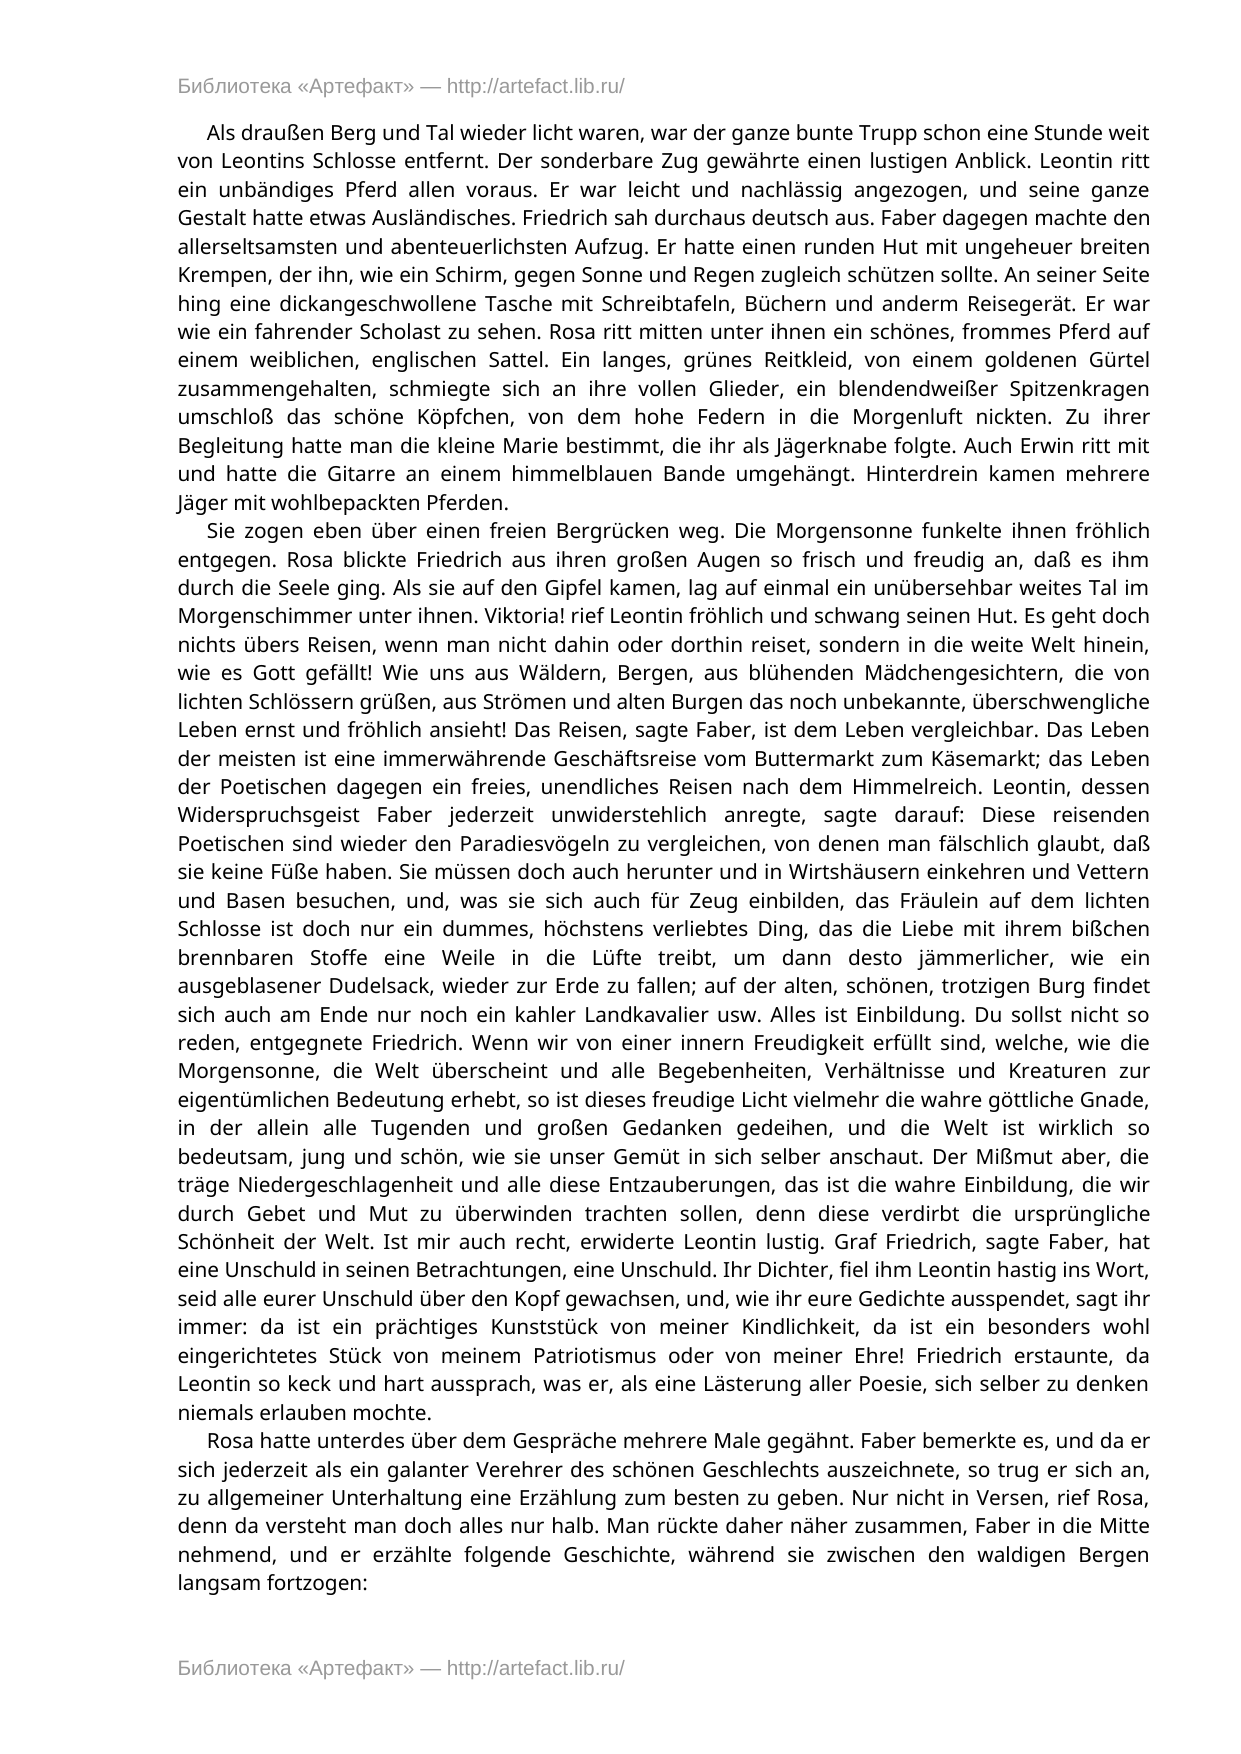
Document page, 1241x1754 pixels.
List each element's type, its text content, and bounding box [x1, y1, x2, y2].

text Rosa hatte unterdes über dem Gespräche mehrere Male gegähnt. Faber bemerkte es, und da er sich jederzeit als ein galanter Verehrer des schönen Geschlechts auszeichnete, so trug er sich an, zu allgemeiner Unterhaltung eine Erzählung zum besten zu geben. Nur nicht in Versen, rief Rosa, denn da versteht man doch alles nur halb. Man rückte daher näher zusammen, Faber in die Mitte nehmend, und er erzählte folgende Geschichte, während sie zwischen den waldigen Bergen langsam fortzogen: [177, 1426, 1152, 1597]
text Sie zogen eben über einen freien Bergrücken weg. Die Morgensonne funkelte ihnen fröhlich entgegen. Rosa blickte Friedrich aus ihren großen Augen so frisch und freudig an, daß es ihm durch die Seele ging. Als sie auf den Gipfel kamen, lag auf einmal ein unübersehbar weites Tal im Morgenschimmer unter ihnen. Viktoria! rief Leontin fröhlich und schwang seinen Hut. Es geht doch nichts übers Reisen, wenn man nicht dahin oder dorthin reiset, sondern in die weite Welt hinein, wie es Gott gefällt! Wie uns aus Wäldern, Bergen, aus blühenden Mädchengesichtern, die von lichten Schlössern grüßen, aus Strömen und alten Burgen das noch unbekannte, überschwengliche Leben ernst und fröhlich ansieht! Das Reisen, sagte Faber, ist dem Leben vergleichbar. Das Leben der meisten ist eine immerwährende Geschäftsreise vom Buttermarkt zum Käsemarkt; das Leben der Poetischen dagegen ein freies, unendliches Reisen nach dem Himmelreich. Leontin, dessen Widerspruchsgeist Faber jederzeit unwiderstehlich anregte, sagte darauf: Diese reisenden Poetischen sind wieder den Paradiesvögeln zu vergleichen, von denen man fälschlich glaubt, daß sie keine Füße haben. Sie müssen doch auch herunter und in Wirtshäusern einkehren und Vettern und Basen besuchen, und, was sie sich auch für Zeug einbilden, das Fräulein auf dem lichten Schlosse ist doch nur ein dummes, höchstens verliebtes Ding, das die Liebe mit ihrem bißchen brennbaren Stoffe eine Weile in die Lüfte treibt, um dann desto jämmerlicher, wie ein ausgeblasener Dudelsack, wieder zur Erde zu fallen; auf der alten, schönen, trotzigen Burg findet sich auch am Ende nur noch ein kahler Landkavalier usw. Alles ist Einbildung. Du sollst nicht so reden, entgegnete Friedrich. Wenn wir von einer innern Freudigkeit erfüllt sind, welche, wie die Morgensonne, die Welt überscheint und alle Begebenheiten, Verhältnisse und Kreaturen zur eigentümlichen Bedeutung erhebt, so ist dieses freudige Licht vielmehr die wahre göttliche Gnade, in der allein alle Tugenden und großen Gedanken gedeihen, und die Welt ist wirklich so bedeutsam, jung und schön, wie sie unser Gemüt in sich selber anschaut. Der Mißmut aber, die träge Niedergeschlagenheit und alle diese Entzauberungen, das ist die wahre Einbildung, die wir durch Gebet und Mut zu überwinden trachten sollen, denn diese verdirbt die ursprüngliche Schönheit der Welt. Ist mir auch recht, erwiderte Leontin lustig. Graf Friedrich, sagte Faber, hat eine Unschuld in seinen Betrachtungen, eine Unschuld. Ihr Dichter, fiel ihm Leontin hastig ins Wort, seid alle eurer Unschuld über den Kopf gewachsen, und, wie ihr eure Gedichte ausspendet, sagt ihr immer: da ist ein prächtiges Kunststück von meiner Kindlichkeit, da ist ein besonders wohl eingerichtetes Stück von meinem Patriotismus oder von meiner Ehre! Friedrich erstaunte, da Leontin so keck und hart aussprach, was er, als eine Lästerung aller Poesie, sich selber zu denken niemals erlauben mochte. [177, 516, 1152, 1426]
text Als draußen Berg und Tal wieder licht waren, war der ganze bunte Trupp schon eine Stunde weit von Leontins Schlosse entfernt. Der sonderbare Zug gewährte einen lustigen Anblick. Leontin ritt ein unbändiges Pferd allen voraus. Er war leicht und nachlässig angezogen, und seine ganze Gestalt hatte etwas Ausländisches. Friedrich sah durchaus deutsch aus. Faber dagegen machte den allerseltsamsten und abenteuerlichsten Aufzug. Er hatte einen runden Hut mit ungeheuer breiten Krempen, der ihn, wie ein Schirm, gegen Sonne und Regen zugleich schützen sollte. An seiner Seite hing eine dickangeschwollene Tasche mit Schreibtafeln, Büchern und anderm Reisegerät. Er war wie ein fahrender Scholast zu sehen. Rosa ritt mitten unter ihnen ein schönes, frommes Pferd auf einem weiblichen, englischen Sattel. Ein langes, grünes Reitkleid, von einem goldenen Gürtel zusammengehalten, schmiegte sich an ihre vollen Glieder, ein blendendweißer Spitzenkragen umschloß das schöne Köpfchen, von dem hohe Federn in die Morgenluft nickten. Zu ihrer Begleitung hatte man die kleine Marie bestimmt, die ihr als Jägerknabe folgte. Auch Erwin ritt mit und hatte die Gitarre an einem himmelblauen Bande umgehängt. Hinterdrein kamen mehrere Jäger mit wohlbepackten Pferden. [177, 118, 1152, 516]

┄┄┄┄┄┄┄┄┄┄

● **Directions for this task**: The response has to be an exact copy of all the data, pictures excluded.

● **Exercise response**:
Document page, 1241x1754 pixels.
List each element's type, its text content, and bounding box [x1, y1, x2, y2].

text Rosa hatte unterdes über dem Gespräche mehrere Male gegähnt. Faber bemerkte es, und da er sich jederzeit als ein galanter Verehrer des schönen Geschlechts auszeichnete, so trug er sich an, zu allgemeiner Unterhaltung eine Erzählung zum besten zu geben. Nur nicht in Versen, rief Rosa, denn da versteht man doch alles nur halb. Man rückte daher näher zusammen, Faber in die Mitte nehmend, und er erzählte folgende Geschichte, während sie zwischen den waldigen Bergen langsam fortzogen: [177, 1426, 1152, 1597]
text Sie zogen eben über einen freien Bergrücken weg. Die Morgensonne funkelte ihnen fröhlich entgegen. Rosa blickte Friedrich aus ihren großen Augen so frisch und freudig an, daß es ihm durch die Seele ging. Als sie auf den Gipfel kamen, lag auf einmal ein unübersehbar weites Tal im Morgenschimmer unter ihnen. Viktoria! rief Leontin fröhlich und schwang seinen Hut. Es geht doch nichts übers Reisen, wenn man nicht dahin oder dorthin reiset, sondern in die weite Welt hinein, wie es Gott gefällt! Wie uns aus Wäldern, Bergen, aus blühenden Mädchengesichtern, die von lichten Schlössern grüßen, aus Strömen und alten Burgen das noch unbekannte, überschwengliche Leben ernst und fröhlich ansieht! Das Reisen, sagte Faber, ist dem Leben vergleichbar. Das Leben der meisten ist eine immerwährende Geschäftsreise vom Buttermarkt zum Käsemarkt; das Leben der Poetischen dagegen ein freies, unendliches Reisen nach dem Himmelreich. Leontin, dessen Widerspruchsgeist Faber jederzeit unwiderstehlich anregte, sagte darauf: Diese reisenden Poetischen sind wieder den Paradiesvögeln zu vergleichen, von denen man fälschlich glaubt, daß sie keine Füße haben. Sie müssen doch auch herunter und in Wirtshäusern einkehren und Vettern und Basen besuchen, und, was sie sich auch für Zeug einbilden, das Fräulein auf dem lichten Schlosse ist doch nur ein dummes, höchstens verliebtes Ding, das die Liebe mit ihrem bißchen brennbaren Stoffe eine Weile in die Lüfte treibt, um dann desto jämmerlicher, wie ein ausgeblasener Dudelsack, wieder zur Erde zu fallen; auf der alten, schönen, trotzigen Burg findet sich auch am Ende nur noch ein kahler Landkavalier usw. Alles ist Einbildung. Du sollst nicht so reden, entgegnete Friedrich. Wenn wir von einer innern Freudigkeit erfüllt sind, welche, wie die Morgensonne, die Welt überscheint und alle Begebenheiten, Verhältnisse und Kreaturen zur eigentümlichen Bedeutung erhebt, so ist dieses freudige Licht vielmehr die wahre göttliche Gnade, in der allein alle Tugenden und großen Gedanken gedeihen, und die Welt ist wirklich so bedeutsam, jung und schön, wie sie unser Gemüt in sich selber anschaut. Der Mißmut aber, die träge Niedergeschlagenheit und alle diese Entzauberungen, das ist die wahre Einbildung, die wir durch Gebet und Mut zu überwinden trachten sollen, denn diese verdirbt die ursprüngliche Schönheit der Welt. Ist mir auch recht, erwiderte Leontin lustig. Graf Friedrich, sagte Faber, hat eine Unschuld in seinen Betrachtungen, eine Unschuld. Ihr Dichter, fiel ihm Leontin hastig ins Wort, seid alle eurer Unschuld über den Kopf gewachsen, und, wie ihr eure Gedichte ausspendet, sagt ihr immer: da ist ein prächtiges Kunststück von meiner Kindlichkeit, da ist ein besonders wohl eingerichtetes Stück von meinem Patriotismus oder von meiner Ehre! Friedrich erstaunte, da Leontin so keck und hart aussprach, was er, als eine Lästerung aller Poesie, sich selber zu denken niemals erlauben mochte. [177, 516, 1152, 1426]
text Als draußen Berg und Tal wieder licht waren, war der ganze bunte Trupp schon eine Stunde weit von Leontins Schlosse entfernt. Der sonderbare Zug gewährte einen lustigen Anblick. Leontin ritt ein unbändiges Pferd allen voraus. Er war leicht und nachlässig angezogen, und seine ganze Gestalt hatte etwas Ausländisches. Friedrich sah durchaus deutsch aus. Faber dagegen machte den allerseltsamsten und abenteuerlichsten Aufzug. Er hatte einen runden Hut mit ungeheuer breiten Krempen, der ihn, wie ein Schirm, gegen Sonne und Regen zugleich schützen sollte. An seiner Seite hing eine dickangeschwollene Tasche mit Schreibtafeln, Büchern und anderm Reisegerät. Er war wie ein fahrender Scholast zu sehen. Rosa ritt mitten unter ihnen ein schönes, frommes Pferd auf einem weiblichen, englischen Sattel. Ein langes, grünes Reitkleid, von einem goldenen Gürtel zusammengehalten, schmiegte sich an ihre vollen Glieder, ein blendendweißer Spitzenkragen umschloß das schöne Köpfchen, von dem hohe Federn in die Morgenluft nickten. Zu ihrer Begleitung hatte man die kleine Marie bestimmt, die ihr als Jägerknabe folgte. Auch Erwin ritt mit und hatte die Gitarre an einem himmelblauen Bande umgehängt. Hinterdrein kamen mehrere Jäger mit wohlbepackten Pferden. [177, 118, 1152, 516]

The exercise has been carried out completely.